MobileRead Forums - View Single Post

Starson17 · 04-11-2011, 11:49 AM

Quote:

Originally Posted by Selcal

Thanks, that sounds like a good possibility. Can you give a quick example of how you use those statements? Online I can't find something that I can easily work into what I understand. Maybe you can give me a quick snip of the comic code where you use this?

Thanks for your help!

I went back and the code is not quite as I remember it.

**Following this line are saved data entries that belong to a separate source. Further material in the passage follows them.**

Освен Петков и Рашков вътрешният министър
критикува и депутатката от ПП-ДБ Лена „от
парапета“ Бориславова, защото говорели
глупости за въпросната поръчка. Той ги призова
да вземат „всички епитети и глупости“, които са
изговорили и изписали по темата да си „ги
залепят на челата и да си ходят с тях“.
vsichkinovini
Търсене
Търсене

You can look at it yourself, it's in the gocomics.com builtin, but here's a relvant piece:

Spoiler:

Code:

    def make_links(self, url):
        title = 'Temp'
        current_articles = []
        pages = range(1, self.num_comics_to_get+1)
        for page in pages:
            page_soup = self.index_to_soup(url)
            if page_soup:
                try:
                  strip_title = page_soup.find(name='div', attrs={'class':'top'}).h1.a.string
                except:
                  strip_title = 'Error - no Title found'
                try:
                  date_title = page_soup.find('ul', attrs={'class': 'feature-nav'}).li.string
                  if not date_title:
                      date_title = page_soup.find('ul', attrs={'class': 'feature-nav'}).li.string
                except:
                  date_title = 'Error - no Date found'
                title = strip_title + ' - ' + date_title
                for i in range(2):
                  try:
                    strip_url_date = page_soup.find(name='div', attrs={'class':'top'}).h1.a['href']
                    break #success - this is normal exit
                  except:
                    strip_url_date = None
                    continue #try to get strip_url_date again
                for i in range(2):
                  try:
                    prev_strip_url_date = page_soup.find('a', attrs={'class': 'prev'})['href']
                    break #success - this is normal exit
                  except:
                    prev_strip_url_date = None
                    continue #try to get prev_strip_url_date again
                if strip_url_date:
                  page_url = 'http://www.gocomics.com' + strip_url_date
                else:
                  continue
                if prev_strip_url_date:
                  prev_page_url = 'http://www.gocomics.com' + prev_strip_url_date
                else:
                  continue
            current_articles.append({'title': title, 'url': page_url, 'description':'', 'date':''})
            url = prev_page_url
        current_articles.reverse()
        return current_articles

I think you'll want to carefully look at your exact error. In my case, I had trouble understanding what was failing. I would get an error that an element on the page wasn't found, the recipe would bomb, then I'd print the soup, and I'd find that element. It seemed to be cured with the code above. In your case, you may need to do the page fetch multiple times. The code above particularly the "for i in range(2):" parts seem to have only fetched once and I vaguely recall puzzling why I couldn't find content that seemed to be there, so I added some retries of the href find. In your case, it should be possible to add multiple fetches if that's needed.